Laziness in AI
I did a quick google search and couldn’t find much in the way of “lazy ai”, but it’s starting to seem more and more obvious as a strategy for alignment. Here’s the thought process:
-- Given almost any goal, an AI will want to obtain more power to be able to accomplish the goal, or to be more sure that it did accomplish the goal, or to prevent anyone from getting in its way of accomplishing the goal.
-- So even an AI with “human-level” intelligence will want to get more computing power, have safeguards against being shut down, and obtain resources like money and contacts.
-- Regular humans don’t usually act like this[1]. This has nothing to do with their intelligence (after all, we specified “human-level” intelligence), but instead with their willpower/personality/motivation. A normal human is more concerned with comfort, more afraid of hard work, and more complacent to do what everyone else is doing: not much.
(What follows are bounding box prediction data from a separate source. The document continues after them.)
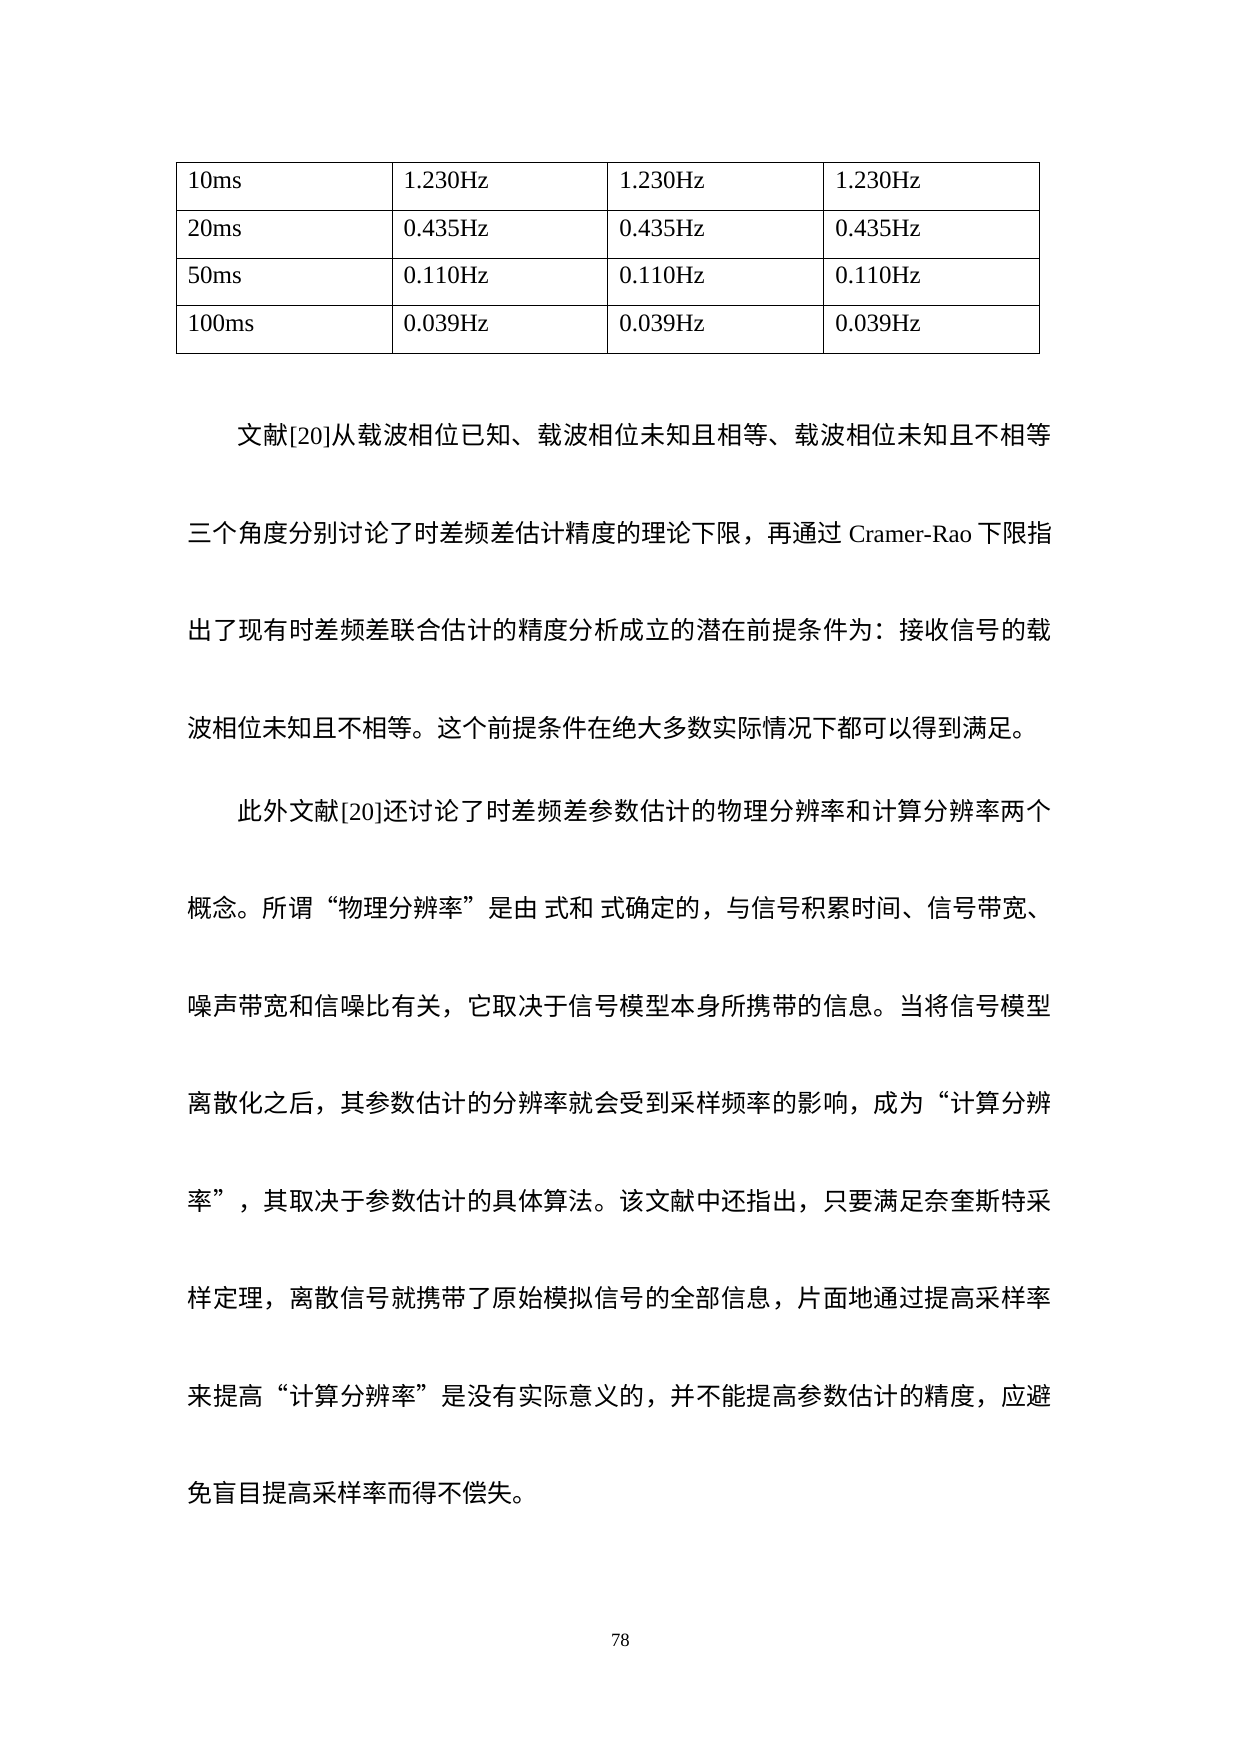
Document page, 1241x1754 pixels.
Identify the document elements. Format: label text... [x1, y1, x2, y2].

table_cell 1.230Hz [393, 163, 607, 210]
table_cell 0.435Hz [824, 211, 1039, 258]
table_cell 0.039Hz [608, 306, 823, 353]
table_cell 0.110Hz [824, 259, 1039, 305]
table_cell 20ms [177, 211, 392, 258]
text 文献[20]从载波相位已知、载波相位未知且相等、载波相位未知且不相等三个角度分别讨论了时差频差估计精度的理论下限，再通过Cramer-Rao下限指出了现有时差频差联合估计的精度分析成立的潜在前提条件为：接收信号的载波相位未知且不相等。这个前提条件在绝大多数实际情况下都可以得到满足。 [187, 401, 1053, 759]
table_cell 100ms [177, 306, 392, 353]
table_cell 1.230Hz [824, 163, 1039, 210]
text 此外文献[20]还讨论了时差频差参数估计的物理分辨率和计算分辨率两个概念。所谓“物理分辨率”是由 式和 式确定的，与信号积累时间、信号带宽、噪声带宽和信噪比有关，它取决于信号模型本身所携带的信息。当将信号模型离散化之后，其参数估计的分辨率就会受到采样频率的影响，成为“计算分辨率”，其取决于参数估计的具体算法。该文献中还指出，只要满足奈奎斯特采样定理，离散信号就携带了原始模拟信号的全部信息，片面地通过提高采样率来提高“计算分辨率”是没有实际意义的，并不能提高参数估计的精度，应避免盲目提高采样率而得不偿失。 [187, 777, 1053, 1524]
table_cell 0.110Hz [608, 259, 823, 305]
table_cell 0.435Hz [393, 211, 607, 258]
table_cell 50ms [177, 259, 392, 305]
table_cell 10ms [177, 163, 392, 210]
table_cell 0.039Hz [393, 306, 607, 353]
table_cell 0.435Hz [608, 211, 823, 258]
table_cell 1.230Hz [608, 163, 823, 210]
table_cell 0.110Hz [393, 259, 607, 305]
table_cell 0.039Hz [824, 306, 1039, 353]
These traits together can be (somewhat harshly) described as Laziness.
So maybe one further safeguard to put on an AI is to make it lazy? No lazy person has ever attempted to take over the world, after all. But lazy people are often nice, and willing to, say, answer questions.
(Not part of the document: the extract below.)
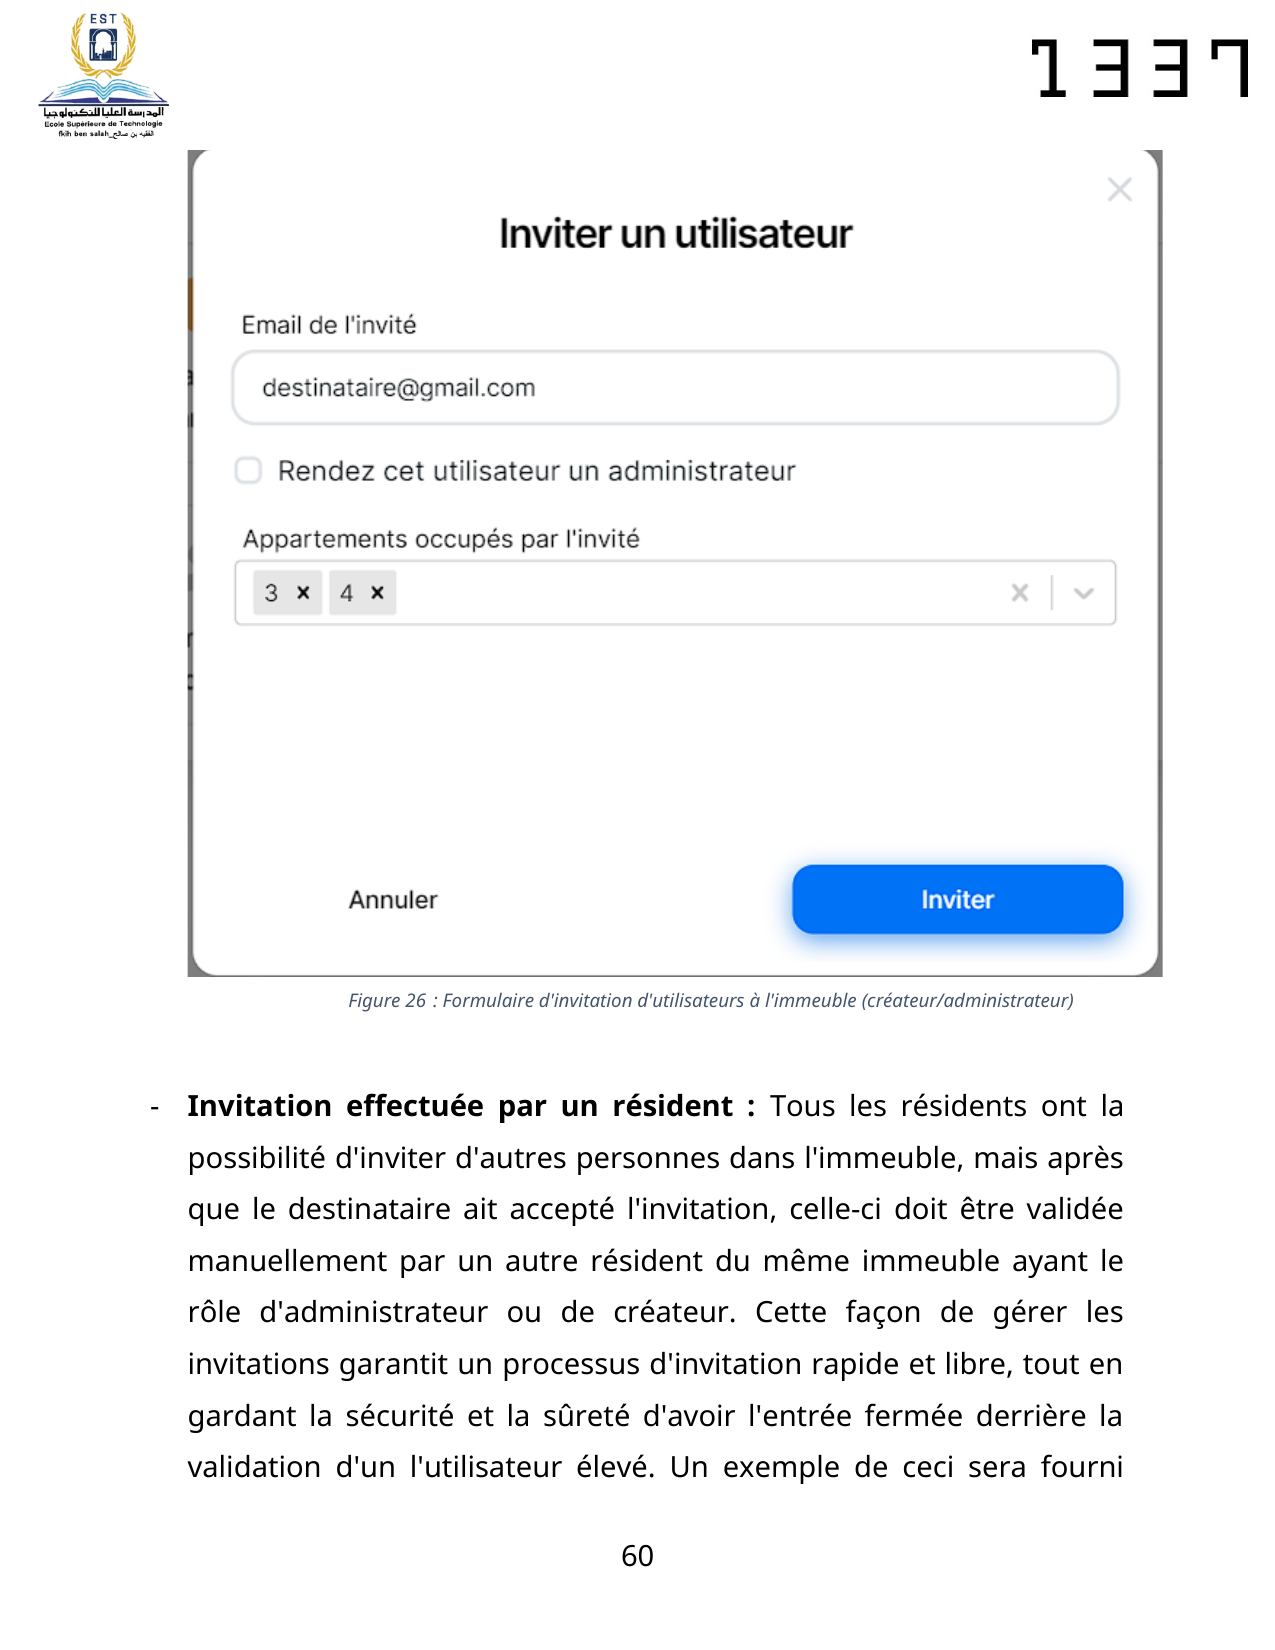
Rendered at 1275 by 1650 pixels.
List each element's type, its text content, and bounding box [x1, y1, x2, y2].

What would this look like in actuality? Give the AI harsh utility penalties for doing hard work, especially hard work right now. For example, at any given time, half of the AI’s utility function depends on not doing work above a certain threshold in the next hour (So if the AI does well, 50% of its utility function would be permanently completed in its first hour, and after its second hour, 75%, and after its third hour, 87.5%).
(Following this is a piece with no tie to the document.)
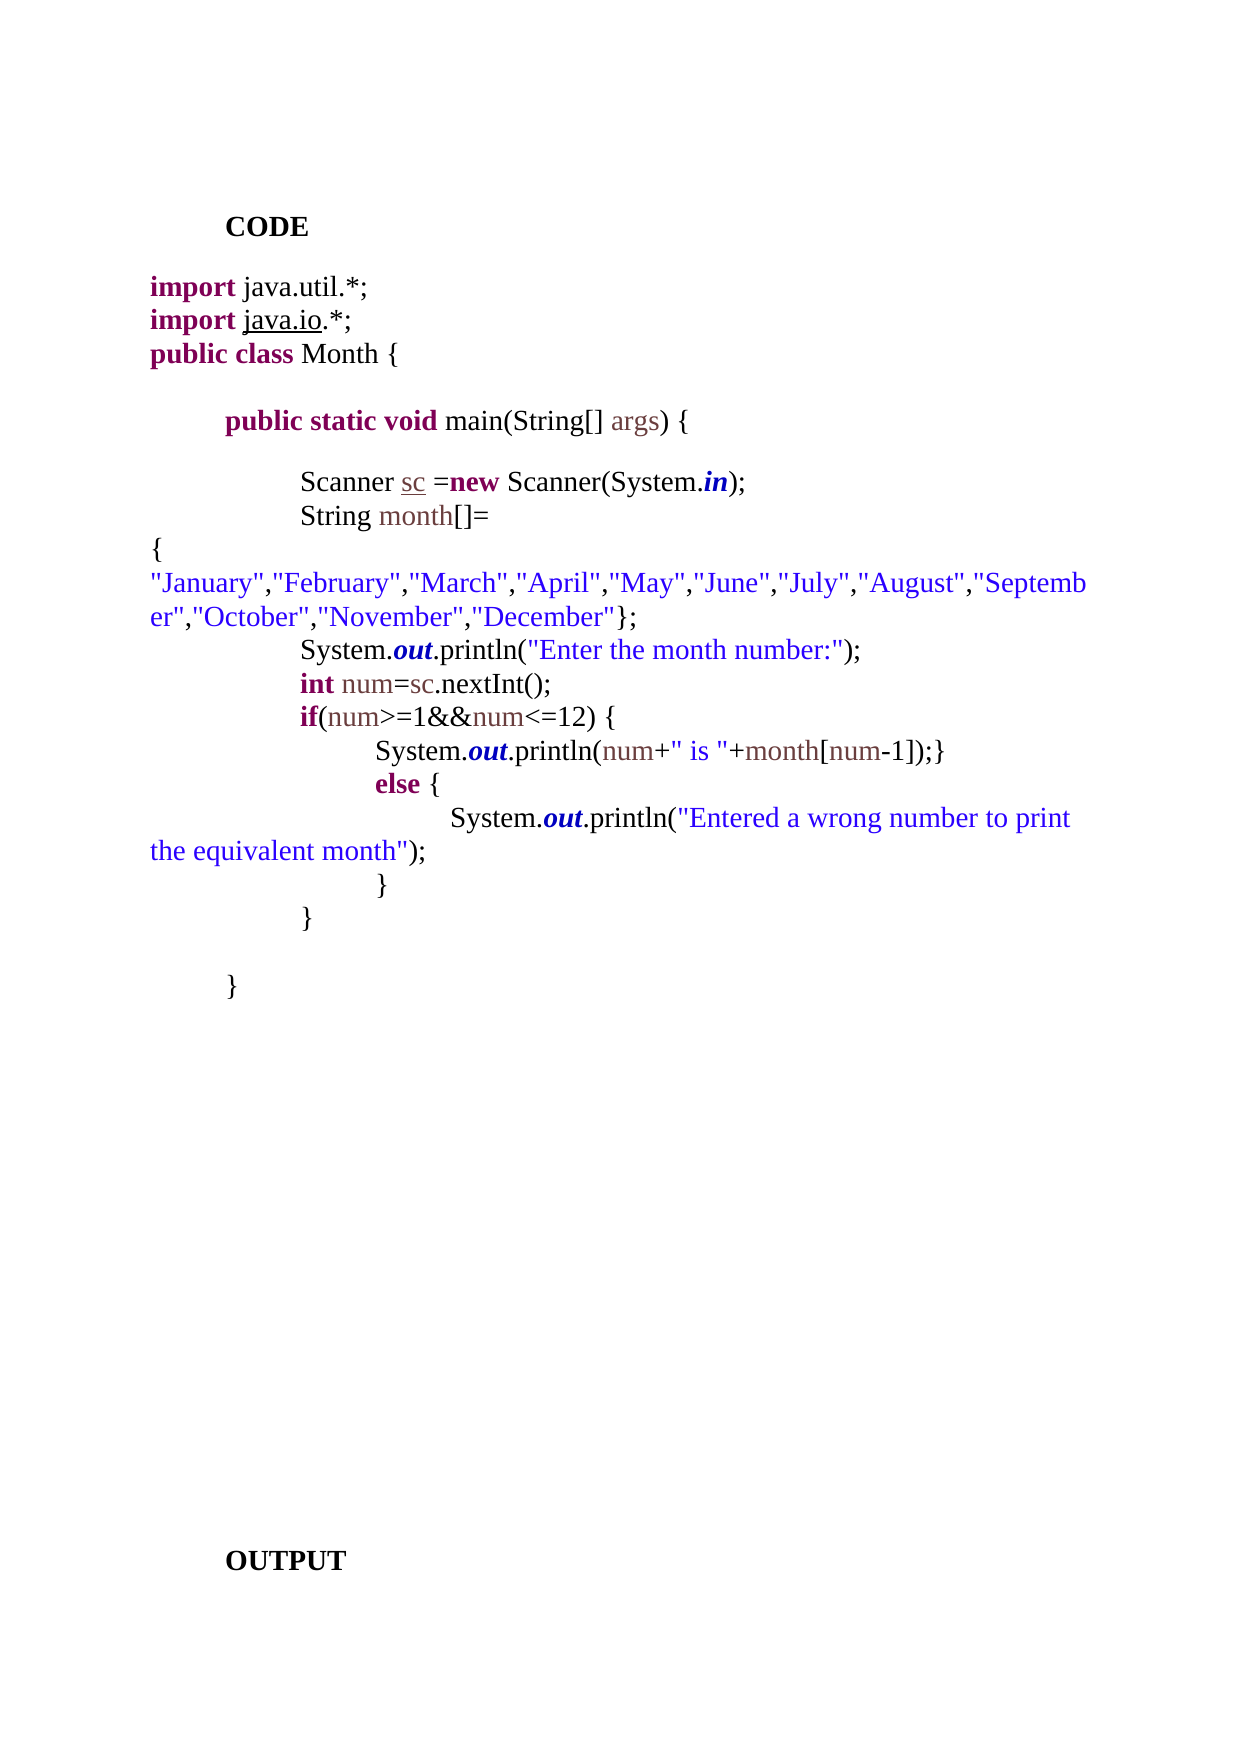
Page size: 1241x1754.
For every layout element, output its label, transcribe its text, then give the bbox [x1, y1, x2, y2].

Is this an insanely bad idea? Would this cripple the AI of its most valuable tool? Are there other human characteristics that would possibly make sense to implant in an AI, like boredom or self-consciousness? Has anyone else written about this?
- ^
Most people don’t look at the world and say “what do I most want?” and “how can I best achieve it?” and then spend the next sixty years working at 100% capacity to gather resources, grow in power, and bend all of humanity to their iron will in hopes that this will give them a better chance at accomplishing their task.
The general area of minimizing impact is called impact measures.
It seems that Richard is pointing more toward a means of minimizing how much effort an AI puts toward satisfying its preferences rather than how impactful it allows its goals to be, although the two are very tightly linked (more like minimizing its behavior’s impact on its own energy reserves than on other agents or the environment).
One approach to laziness might be to predict the amount of physical joules it would take to reach each candidate goal that it considers. Goals that would be more satisfying according to its value metric but that would require too much more energy to achieve could be passed over for less satisfying goals that require less energy. As an example, an AI that values seeing smiles on human faces might consider either speaking friendly words to everybody or wiring up everyone’s facial muscles into perpetual smiles. Since the latter would require much more energy to achieve, laziness may cause it to prefer the former.
Another approach could be to minimize the amount of computation required to plan how to achieve its goals (which could, incidentally, also be measured in joules). It would thus prefer simple plans that it can figure out quickly over more complicated plans that might take hours of Monte-Carlo Tree Search to figure out. Simpler plans would be easier for humans to understand and react to, in theory.
Obviously, this doesn’t get anywhere close to solving alignment, and it likely won’t offer any guarantees, but I think it could still be a helpful tool in the alignment toolbox.
This is a good idea, and current methods to try to instill this kind of behavior are called [quantilization](https://www.lesswrong.com/tag/quantilization). The problem with these lazy-AI (or bounded-optimization-power AGIs) are threefold:
We’d still need to solve the inner alignment problem
You can’t get the AGI to do anything particularly complex or clever
There is still some probability the AGI kills you, it is just made super small. Also, in cases where the relevant killing-you action is a disjunction of many atomic actions (for instance, if it’s trying to build a bomb, and the probability it outputs the next action in the bomb construction process is 0.1%, and the probability it outputs a not-terrible action is 99.9%, and there’s 10 bomb construction steps), then in the limit of number of actions taken, the probability it completes the bomb goes to 1).
This is very close to an Idea I had a couple of weeks ago: Giving the AI a strong time preference to prevent long term plotting and to make sure that a treacherous turn happens (too) early.
So maybe this kind of approach should be investigated more. (Or is it already and I am unaware?)
Isn’t that what Eliezer referred to as opti-meh-zation?